I’ve explained this a couple of times since the dawn of Hollywood Elsewhere in August ’04, and I’ll probably have to keep explaining it. If an older man takes a 15 year-old girl to bed, he’s an animal and a scumbag who deserves to go to jail. But if you’re a 15 year-old teenage boy (or 14 or 16 or whatever), you automatically get down on your knees and give thanks to God if an older woman wants to go to bed with you. No ifs, ands or buts — it’s a gleaming gift from heaven.

If a woman in her 20s or 30s or even her 40s had been interested in yours truly when I was 15 or so, I would have turned out a much happier person — certainly a more optimistic one. There’s no way in the world I would have ever been screwed up or even moderately traumatized by such a blessed, rhapsodic event.

Different standards but that’s how it is.

Contrarian

“I just saw Milk and as I’m watching it I’m thinking this is really, really dull. This is such a paint-by-numbers biopic that the only stand-out thing is the fact that it’s about gay men. But as an emotionally involving narrative, it’s just flat flat flat. And why is it that an incredible thriller like Transiberian can come out and no one pay attention to it. The state of film criticism is now so tied to the marketplace that it’s slowly choking American film as an art form. Maybe it’s just me.” — received this morning from a filmmaker friend.

Whackings

The beginning of the real bitter end of the Hollywood Reporter happened yesterday when, as Nikki Finke has reported, several essential, first-rate people were cut from the payroll — film reporters Gregg Goldstein, Carolyn Giardina, Leslie Simmons, managing editor Harley Lond, TV critic Barry Garron, TV reporter Kimberly Nordyke, Manhattan-based special issues editor Randee Dawn, international department editor Hy Hollinger, plus Dan Evans, Lesley Goldberg, Michelle Belaski and James Gonzalez.

Plus the roilling heads at Paramount, Universal/Focus and Newsday.
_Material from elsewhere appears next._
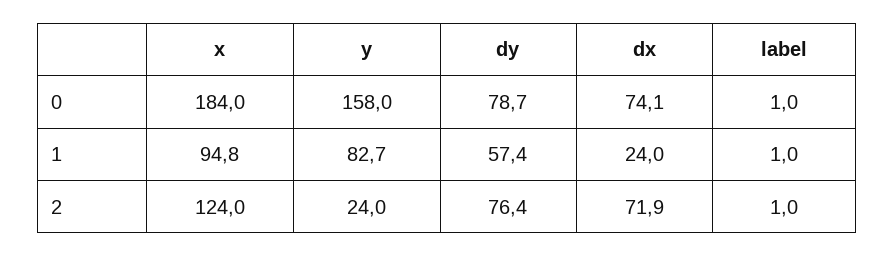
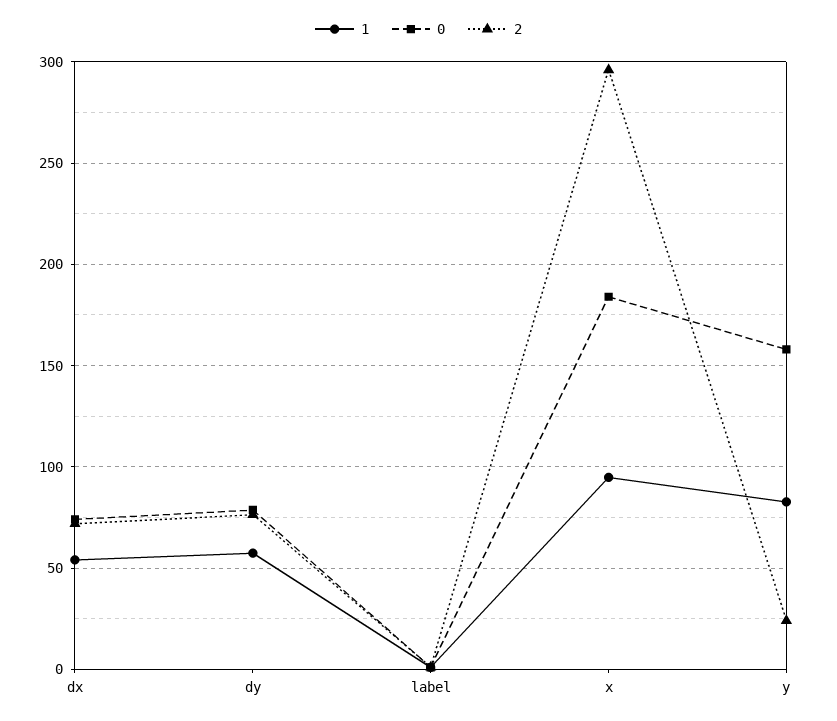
1, dx: 24 -> 55
2, x: 124 -> 295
Plus I’m told that film critic Glenn Whipp has been cut from the ranks of the L.A. Daily News. Put vaguely, his duties and/or compensation have been reduced beyond a duties/compensation diminishment that had happened previously. (I could make it vaguer.) Whipp didn’t reply to an e-mail, his colleague Bob Strauss didn’t reply to email and a call, Whipp’s arts editor didn’t pick up, etc. People never seem to want to call back when someone’s been cut. Nobody wants to touch it.